Text excerpt
Courtesy Keely-Rain Battle

Battle plays Eurydice in “Orpheus,” which was performed at UT in Fall 2012 and was directed by Jessica Bonenfant.

Anna Glore, Staff Reporter

When you think of difficult college majors, engineering or other science-related programs may initially come to mind. But Keely-Rain Battle thinks otherwise.

“Theatre is not a regular major, you know. It’s not like business or engineering, and I feel like sometimes we are underrated because people think ‘oh theatre, you just go on stage and dance,’” Battle said.

Battle is a fourth-year theatre major at the University of Toledo who wants to show other students that theatre majors are dedicated and hardworking — they have to balance schoolwork, jobs and a variety of classes that Battle describes as “sometimes more physically demanding.”

“We are taking fulltime classes and we have rehearsals every night,” she said. “It’s not just mentally exhausting, but it’s physically exhausting too to perform. We really put a lot of work and heart into what we do, which is really cool.”

Her passion began at a very young age when she first performed in 2003 and immediately fell in love with the art of acting.

“I started theatre when I was in fourth grade; my friend who I went to school with was doing a community theatre production, so she got me started on it,” Battle said.

Her theatre involvement spans more than half of her life, establishing it as an essential and meaningful activity to her. Thus, the decision to focus her professional career on theatre was an easy one.

“I did every production in high school. Then, I just figured because I had never done anything else and nothing else was ever interesting to me, I figured I’d go to school for theatre,” Battle said.

Material provided

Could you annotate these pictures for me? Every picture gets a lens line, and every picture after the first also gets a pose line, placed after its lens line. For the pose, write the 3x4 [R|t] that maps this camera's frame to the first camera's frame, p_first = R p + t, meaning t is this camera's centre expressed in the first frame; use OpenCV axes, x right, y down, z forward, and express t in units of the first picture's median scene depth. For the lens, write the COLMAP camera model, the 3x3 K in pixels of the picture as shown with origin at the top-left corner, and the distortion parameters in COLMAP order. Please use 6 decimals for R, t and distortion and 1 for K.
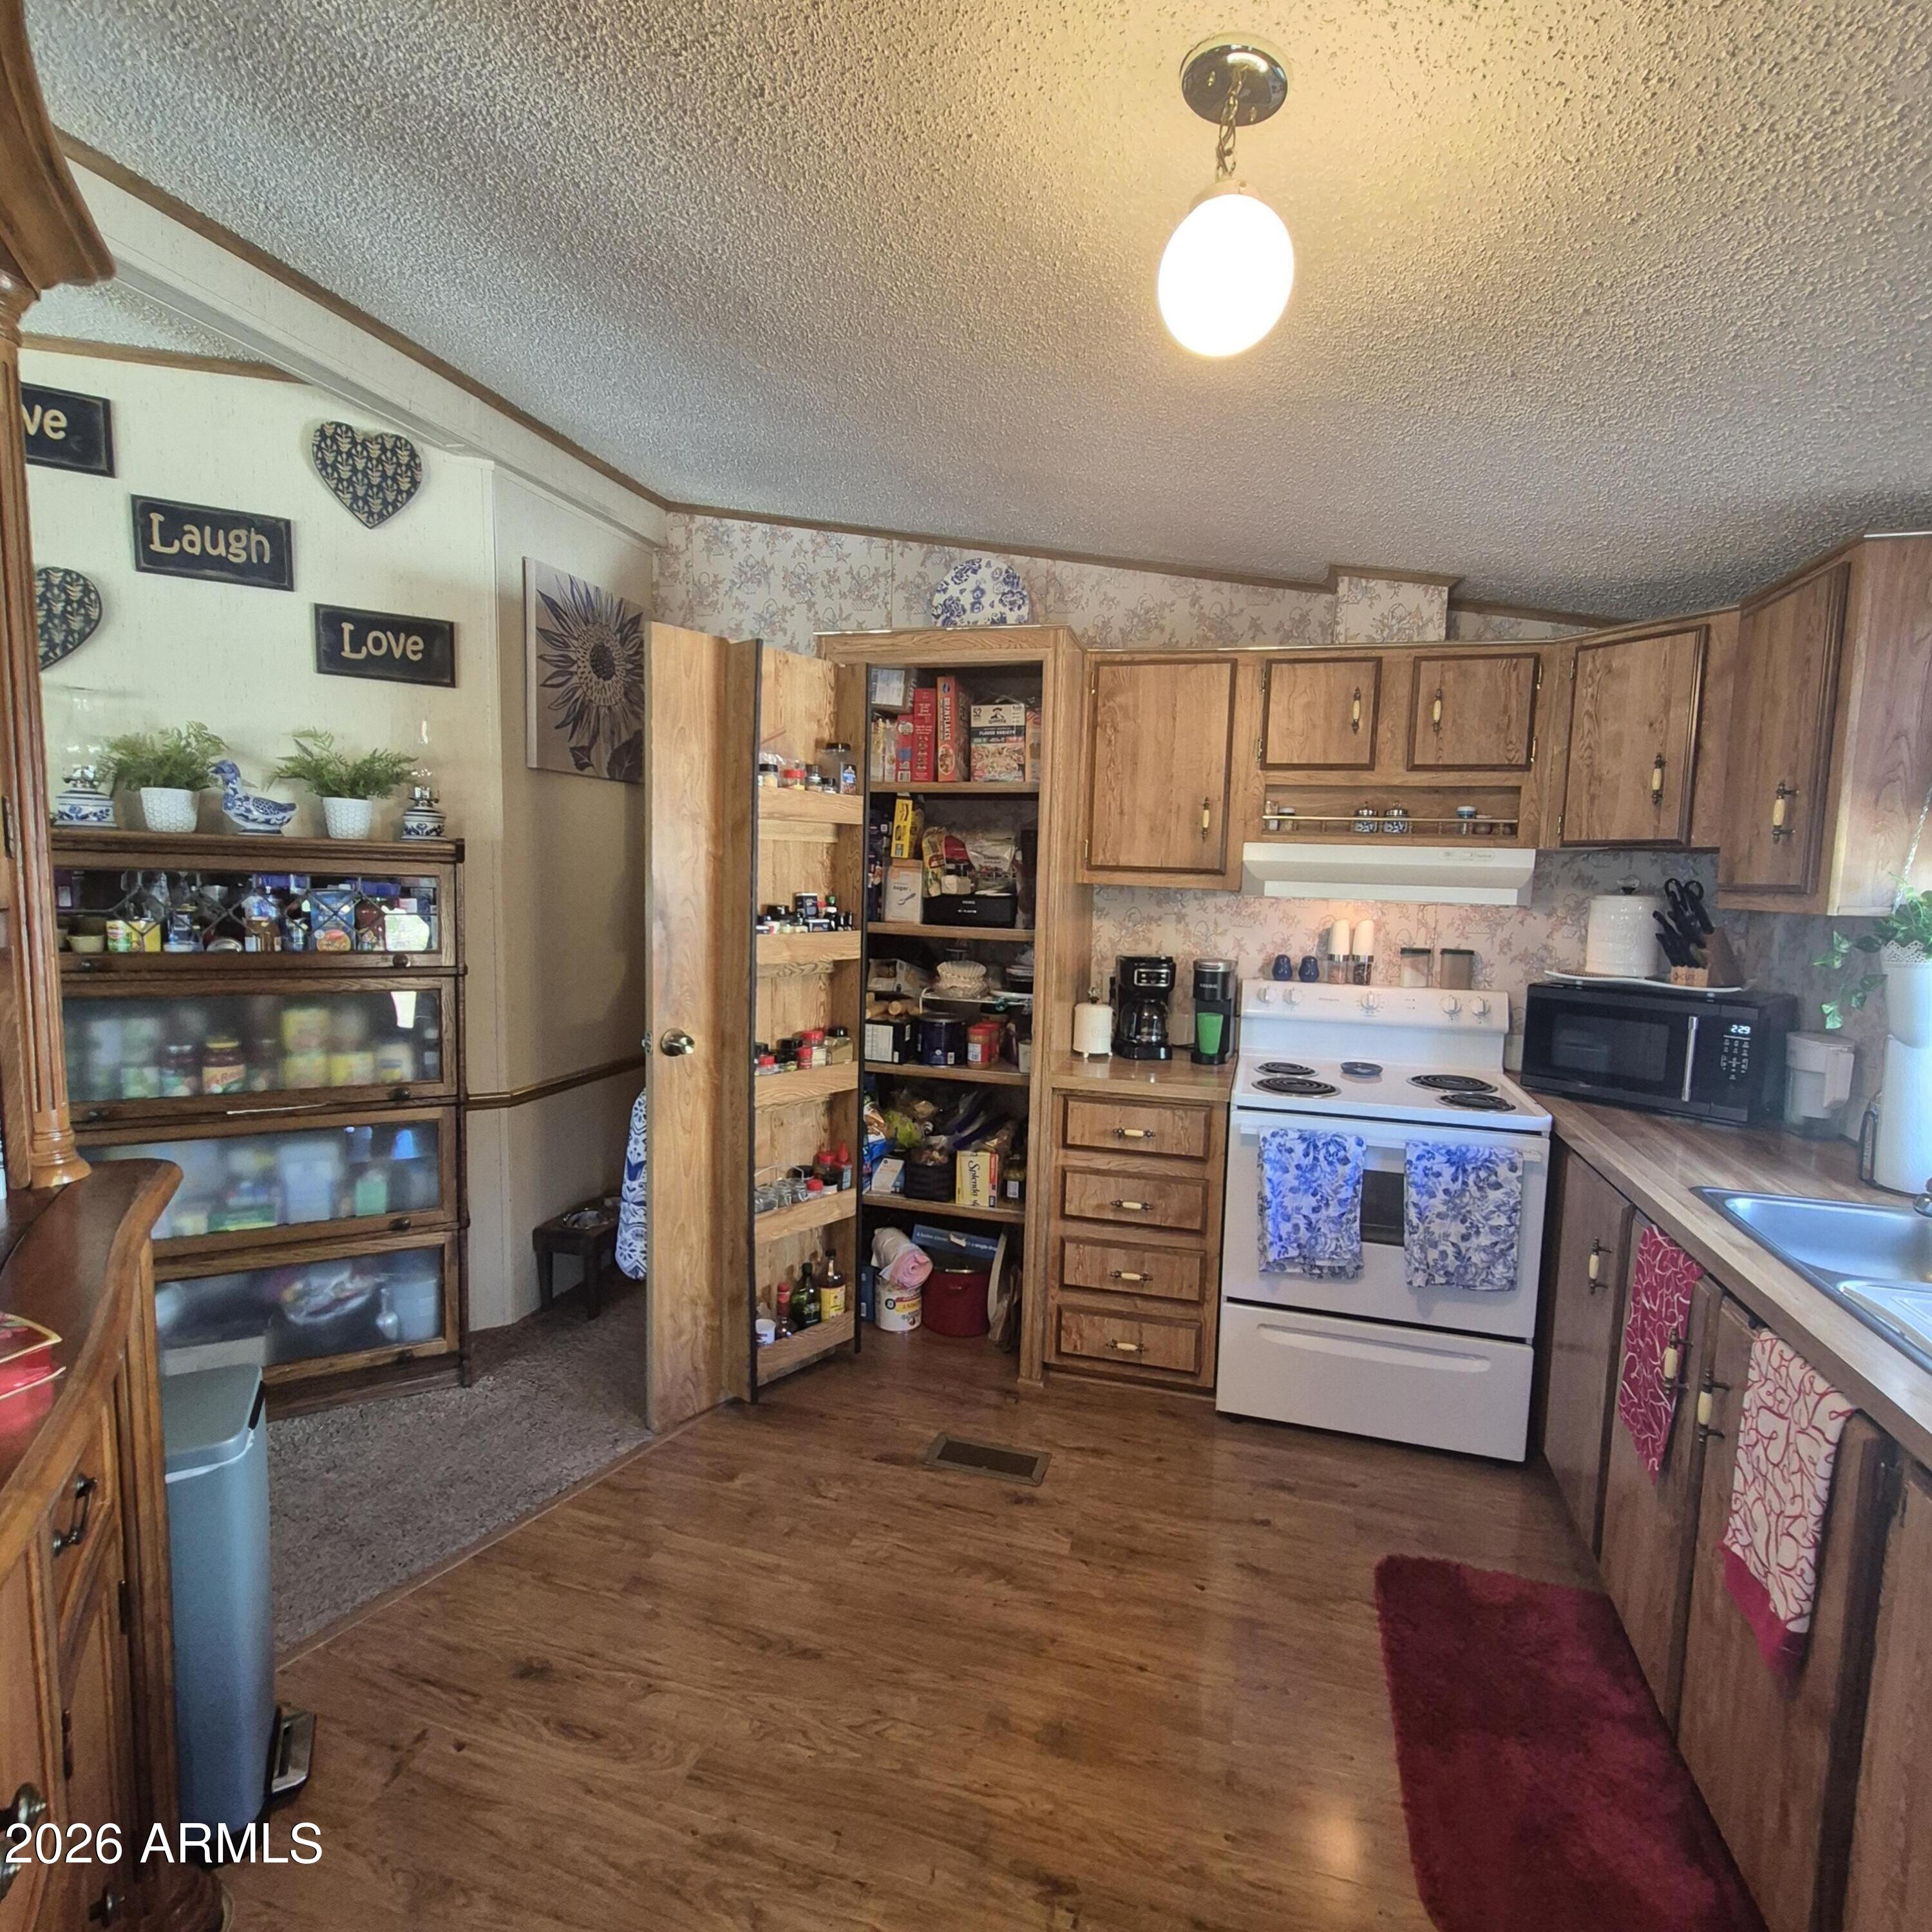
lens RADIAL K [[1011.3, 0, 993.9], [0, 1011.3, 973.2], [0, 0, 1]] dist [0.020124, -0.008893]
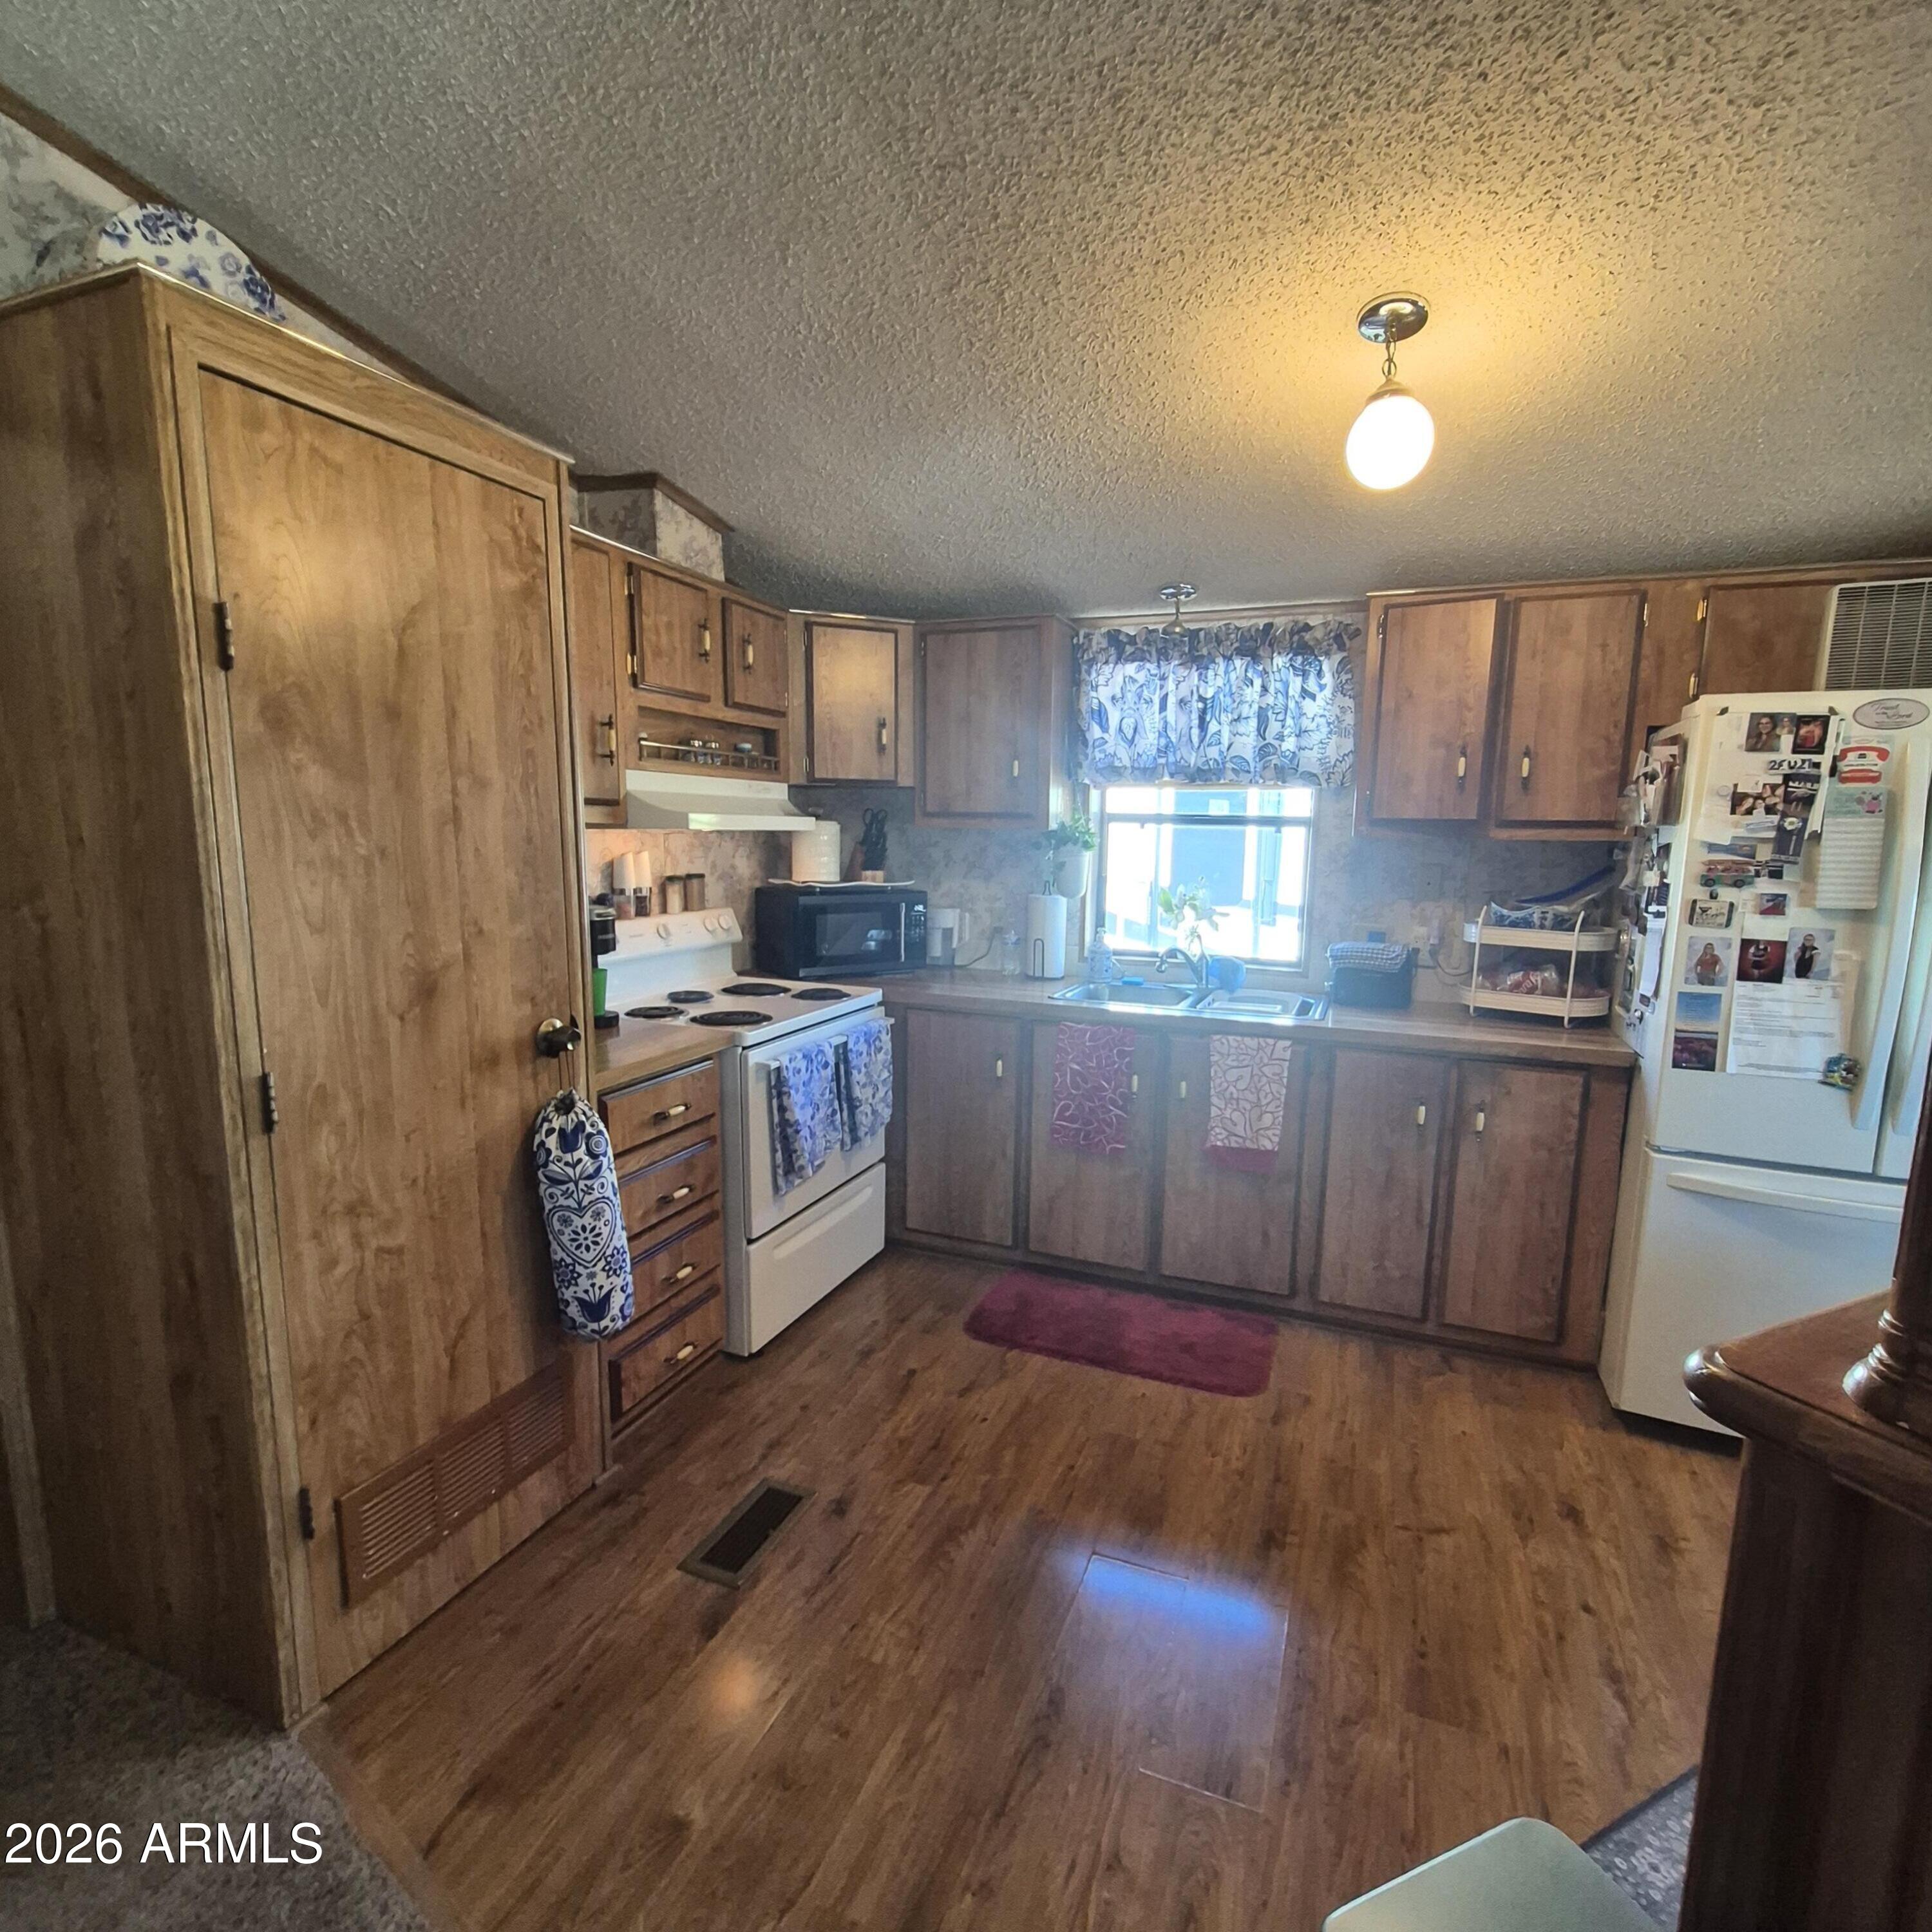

Complete the following
- 1) Reproduce the stretch of the theatre major profile from "Battle is a" through "art of acting.", word for word.
- 2) Write the next part of the profile of the theatre major, picking up after its final sentence.

Expected results
- 1)
Battle is a fourth-year theatre major at the University of Toledo who wants to show other students that theatre majors are dedicated and hardworking — they have to balance schoolwork, jobs and a variety of classes that Battle describes as “sometimes more physically demanding.”

“We are taking fulltime classes and we have rehearsals every night,” she said. “It’s not just mentally exhausting, but it’s physically exhausting too to perform. We really put a lot of work and heart into what we do, which is really cool.”

Her passion began at a very young age when she first performed in 2003 and immediately fell in love with the art of acting.

- 2)
During her time at UT, she’s performed in five productions, each of her roles expressing a varying level of difficulty, memorization and stage time.

Her first professional production was “A Midsummer Night’s Dream” during her freshman year, which was performed at the Peristyle in the Toledo Museum of Art with the Toledo Symphony Orchestra. Her other roles included Eurydice in “Orpheus,” Irina in “Three Sisters,” Shrdlu in “The Adding Machine” and Antonio in the “Twelfth Night,” which was performed last February at the UT Center for Performing Arts.

In addition to acting on stage, Battle said theatre majors are required to participate in backstage activities like make-up, costumes, props and design-related work.

“Everything has been so fun,” Battle said. “Everyone in the cast has been so dedicated and just so excited to perform.”

Although UT’s theatre program isn’t the most well-known one in the country, Battle said it has allowed her to learn the ins and outs of theatrical productions while also being able to experiment and grow on stage.

“My theatre experience at UT has been really interesting,” she said. “It’s definitely much [more] different from anything I was doing in high school. There, it was very plain things, and here it’s experimental and abstract and avant-garde.”

Battle said she believes the UT theatre department excels in pushing students to reach their greatest potential and wants everyone to succeed in whatever their strengths may be.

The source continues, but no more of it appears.